I recommend that you try this with your group. They may find this change in challenge interesting.

How do the battle map and miniatures fit into this?

What we found worked best in our groups in OD&D, Basic, and in AD&D was that you don't put them into play until the situation calls for it. Everyone is supposed to pay attention to the map the mapper is sketching out. (Yes, put that cell phone down). The players can rotate mapping responsibility so that each gets a turn to try this out.
The REF/DM can always ask any of the PC's who are not mapping "what are you doing/paying attention to as the party progresses?" between encounters, particularly if the character has a skill or a reason to notice something the other players may not: dwarves have a skill that lets them sense sloping passageways, for example.
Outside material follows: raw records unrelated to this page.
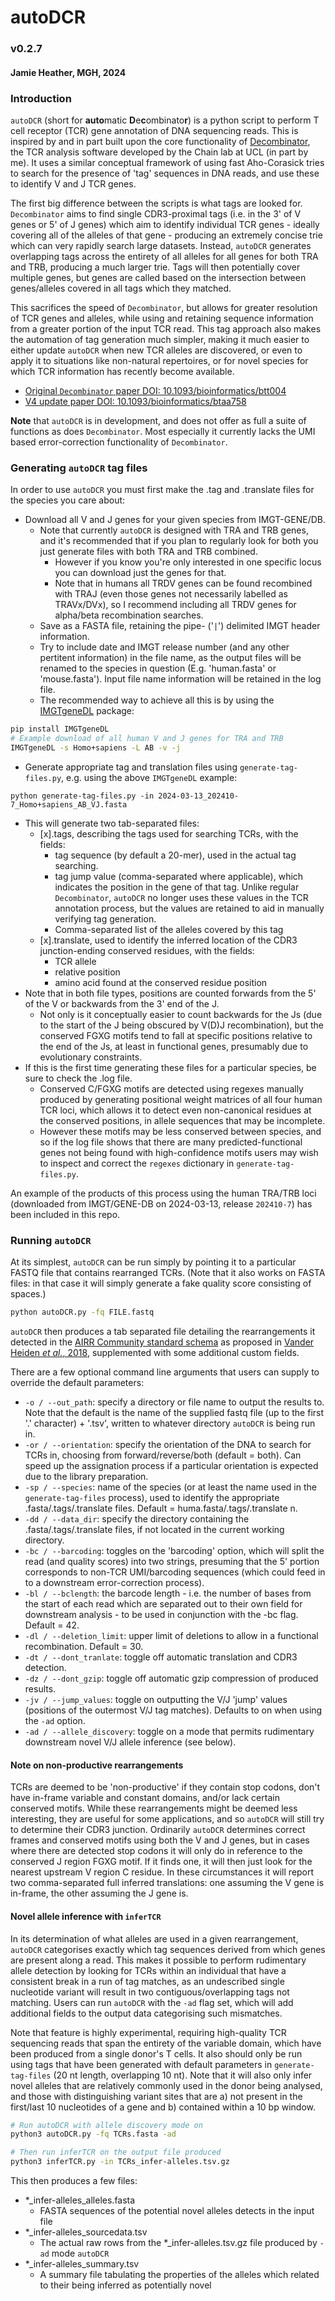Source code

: # autoDCR

### v0.2.7
#### Jamie Heather, MGH, 2024

### Introduction

`autoDCR` (short for **auto**matic **D**e**c**ombinato**r**) is a python script to perform T cell receptor (TCR) gene annotation of DNA sequencing reads. This is inspired by and in part built upon the core functionality of [Decombinator](https://github.com/innate2adaptive/Decombinator), the TCR analysis software developed by the Chain lab at UCL (in part by me). It uses a similar conceptual framework of using fast Aho-Corasick tries to search for the presence of 'tag' sequences in DNA reads, and use these to identify V and J TCR genes. 

The first big difference between the scripts is what tags are looked for. `Decombinator` aims to find single CDR3-proximal tags (i.e. in the 3' of V genes or 5' of J genes) which aim to identify individual TCR genes - ideally covering all of the alleles of that gene - producing an extremely concise trie which can very rapidly search large datasets. Instead, `autoDCR` generates overlapping tags across the entirety of all alleles for all genes for both TRA and TRB, producing a much larger trie. Tags will then potentially cover multiple genes, but genes are called based on the intersection between genes/alleles covered in all tags which they matched. 

This sacrifices the speed of `Decombinator`, but allows for greater resolution of TCR genes and alleles, while using and retaining sequence information from a greater portion of the input TCR read. This tag approach also makes the automation of tag generation much simpler, making it much easier to either update `autoDCR` when new TCR alleles are discovered, or even to apply it to situations like non-natural repertoires, or for novel species for which TCR information has recently become available.

  * [Original `Decombinator` paper DOI: 10.1093/bioinformatics/btt004](https://doi.org/10.1093/bioinformatics/btt004)
  * [V4 update paper DOI: 10.1093/bioinformatics/btaa758](https://doi.org/10.1093/bioinformatics/btaa758)

**Note** that `autoDCR` is in development, and does not offer as full a suite of functions as does `Decombinator`. Most especially it currently lacks the UMI based error-correction functionality of `Decombinator`.

### Generating `autoDCR` tag files

In order to use `autoDCR` you must first make the .tag and .translate files for the species you care about:

* Download all V and J genes for your given species from IMGT-GENE/DB.
    * Note that currently `autoDCR` is designed with TRA and TRB genes, and it's recommended that if you plan to regularly look for both you just generate files with both TRA and TRB combined. 
      * However if you know you're only interested in one specific locus you can download just the genes for that.
      * Note that in humans all TRDV genes can be found recombined with TRAJ (even those genes not necessarily labelled as TRAVx/DVx), so I recommend including all TRDV genes for alpha/beta recombination searches.
    * Save as a FASTA file, retaining the pipe- ('`|`') delimited IMGT header information.
    * Try to include date and IMGT release number (and any other pertitent information) in the file name, as the output files will be renamed to the species in question (E.g. 'human.fasta' or 'mouse.fasta'). Input file name information will be retained in the log file.
  * The recommended way to achieve all this is by using the [IMGTgeneDL](https://github.com/JamieHeather/IMGTgeneDL) package:

```bash
pip install IMGTgeneDL
# Example download of all human V and J genes for TRA and TRB
IMGTgeneDL -s Homo+sapiens -L AB -v -j
```

* Generate appropriate tag and translation files using `generate-tag-files.py`, e.g. using the above `IMGTgeneDL` example:
```
python generate-tag-files.py -in 2024-03-13_202410-7_Homo+sapiens_AB_VJ.fasta 
```
* This will generate two tab-separated files:
  * \[x\].tags, describing the tags used for searching TCRs, with the fields:
    * tag sequence (by default a 20-mer), used in the actual tag searching.
    * tag jump value (comma-separated where applicable), which indicates the position in the gene of that tag. Unlike regular `Decombinator`, `autoDCR` no longer uses these values in the TCR annotation process, but the values are retained to aid in manually verifying tag generation.
    * Comma-separated list of the alleles covered by this tag
  * \[x\].translate, used to identify the inferred location of the CDR3 junction-ending conserved residues, with the fields:
    * TCR allele
    * relative position
    * amino acid found at the conserved residue position
* Note that in both file types, positions are counted forwards from the 5' of the V or backwards from the 3' end of the J.
  * Not only is it conceptually easier to count backwards for the Js (due to the start of the J being obscured by V(D)J recombination), but the conserved FGXG motifs tend to fall at specific positions relative to the end of the Js, at least in functional genes, presumably due to evolutionary constraints. 
* If this is the first time generating these files for a particular species, be sure to check the .log file.
    * Conserved C/FGXG motifs are detected using regexes manually produced by generating positional weight matrices of all four human TCR loci, which allows it to detect even non-canonical residues at the conserved positions, in allele sequences that may be incomplete. 
    * However these motifs may be less conserved between species, and so if the log file shows that there are many predicted-functional genes not being found with high-confidence motifs users may wish to inspect and correct the `regexes` dictionary in `generate-tag-files.py`.

An example of the products of this process using the human TRA/TRB loci (downloaded from IMGT/GENE-DB on 2024-03-13, release `202410-7`) has been included in this repo.

### Running `autoDCR`

At its simplest, `autoDCR` can be run simply by pointing it to a particular FASTQ file that contains rearranged TCRs. (Note that it also works on FASTA files: in that case it will simply generate a fake quality score consisting of spaces.)

```bash
python autoDCR.py -fq FILE.fastq
```

`autoDCR` then produces a tab separated file detailing the rearrangements it detected in the [AIRR Community standard schema](https://docs.airr-community.org) as proposed in [Vander Heiden *et al.*, 2018](https://doi.org/10.3389/fimmu.2018.02206), supplemented with some additional custom fields. 

There are a few optional command line arguments that users can supply to override the default parameters:

* `-o / --out_path`: specify a directory or file name to output the results to. Note that the default is the name of the supplied fastq file (up to the first '.' character) + '.tsv', written to whatever directory `autoDCR` is being run in.
* `-or / --orientation`: specify the orientation of the DNA to search for TCRs in, choosing from forward/reverse/both (default = both). Can speed up the assignation process if a particular orientation is expected due to the library preparation.
* `-sp / --species`: name of the species (or at least the name used in the `generate-tag-files` process), used to identify the appropriate .fasta/.tags/.translate files. Default = huma.fasta/.tags/.translate n.
* `-dd / --data_dir`: specify the directory containing the .fasta/.tags/.translate files, if not located in the current working directory.
* `-bc / --barcoding`: toggles on the 'barcoding' option, which will split the read (and quality scores) into two strings, presuming that the 5' portion corresponds to non-TCR UMI/barcoding sequences (which could feed in to a downstream error-correction process).
* `-bl / --bclength`: the barcode length - i.e. the number of bases from the start of each read which are separated out to their own field for downstream analysis - to be used in conjunction with the -bc flag. Default = 42.
* `-dl / --deletion_limit`: upper limit of deletions to allow in a functional recombination. Default = 30.
* `-dt / --dont_tranlate`: toggle off automatic translation and CDR3 detection.
* `-dz / --dont_gzip`: toggle off automatic gzip compression of produced results.
* `-jv / --jump_values`: toggle on outputting the V/J 'jump' values (positions of the outermost V/J tag matches). Defaults to on when using the `-ad` option.
* `-ad / --allele_discovery`: toggle on a mode that permits rudimentary downstream novel V/J allele inference (see below).

#### Note on non-productive rearrangements

TCRs are deemed to be 'non-productive' if they contain stop codons, don't have in-frame variable and constant domains, and/or lack certain conserved motifs. While these rearrangements might be deemed less interesting, they are useful for some applications, and so `autoDCR` will still try to determine their CDR3 junction. Ordinarily `autoDCR` determines correct frames and conserved motifs using both the V and J genes, but in cases where there are detected stop codons it will only do in reference to the conserved J region FGXG motif. If it finds one, it will then just look for the nearest upstream V region C residue. In these circumstances it will report two comma-separated full inferred translations: one assuming the V gene is in-frame, the other assuming the J gene is.

#### Novel allele inference with `inferTCR`

In its determination of what alleles are used in a given rearrangement, `autoDCR` categorises exactly which tag sequences derived from which genes are present along a read. This makes it possible to perform rudimentary allele detection by looking for TCRs within an individual that have a consistent break in a run of tag matches, as an undescribed single nucleotide variant will result in two contiguous/overlapping tags not matching. Users can run `autoDCR` with the `-ad` flag set, which will add additional fields to the output data categorising such mismatches.

Note that feature is highly experimental, requiring high-quality TCR sequencing reads that span the entirety of the variable domain, which have been produced from a single donor's T cells. It also should only be run using tags that have been generated with default parameters in `generate-tag-files` (20 nt length, overlapping 10 nt). Note that it will also only infer novel alleles that are relatively commonly used in the donor being analysed, and those with distinguishing variant sites that are a) not present in the first/last 10 nucleotides of a gene and b) contained within a 10 bp window. 

```bash
# Run autoDCR with allele discovery mode on
python3 autoDCR.py -fq TCRs.fasta -ad

# Then run inferTCR on the output file produced
python3 inferTCR.py -in TCRs_infer-alleles.tsv.gz 
```

This then produces a few files:

* *_infer-alleles_alleles.fasta  
  * FASTA sequences of the potential novel alleles detects in the input file
* *_infer-alleles_sourcedata.tsv
  * The actual raw rows from the *_infer-alleles.tsv.gz file produced by `-ad` mode `autoDCR`
* *_infer-alleles_summary.tsv
  * A summary file tabulating the properties of the alleles which related to their being inferred as potentially novel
Bring out the map & figures for major areas and when combat comes

Switch from the generic marching order (see below) to setting up the figures in the room / cave / passageway / whatever, which is quickly sketched onto the battle map by the DM.
Either a detailed search (when discovereing a significant room/cave, etc) commences, or the NPC encounter / battle commences. Between times, the party places their miniatures into whatever marching order they are in, off of the battle map, in a generic hall / passage / room / cave to be ready for the next encounter.

How do I make this work, this "sense of direction change and getting lost?"

To fit the adventure's feel, use the mapping that was an assumed part of the play. Approach your players with "try it, you'll like it." And they might. Yes, this may alert them in a meta game sense, but I'd not worry about that. Play on. But for one reason or another, this may not fit your group.

If adopting that mapping function disruption with your players, then look at what this maze is supposed to be as a challenge: it is supposed to represent "getting lost in the labyrinth."

Once the party enter the labyrinth, revert to theater of the mind and set the figures / battlemap aside until a significant encounter crops up.

Ask your players "how to you intend to keep track of where you are going?" Let them know, by your narration, that they feel a little confused, and as they move through the labyrinth they get the nagging feeling that of deja vu, or "haven't we been here before?" whether they have or not.

The second time I ran Keep on the Borderlands, for teens and pre teens, that's what we did for the labyrinth. We put the party into a marching order, and then I described what they saw and relied on them to either keep track of the right and left turns, or do something else. As one of them had read the old legends of Thesus and the Minotaur, after the second turn he declared (he was playing a cleic) that he was keeping his hand on the right wall, and that they would make "all right turns."

Yes, it may have been a bit metagamey to switch the setting like that, so they were as players alert to "something is not quite right here" but that's fine. They still had to decide how they would deal with that.

The above was one way to mitigate the "we are lost in the maze" problem in terms of presentation, so they kept making right turns until the next encounter ... for that group, this went over well.

Whether or not your group will respond to this will depend on what they expect in terms of "control" of the flow of play.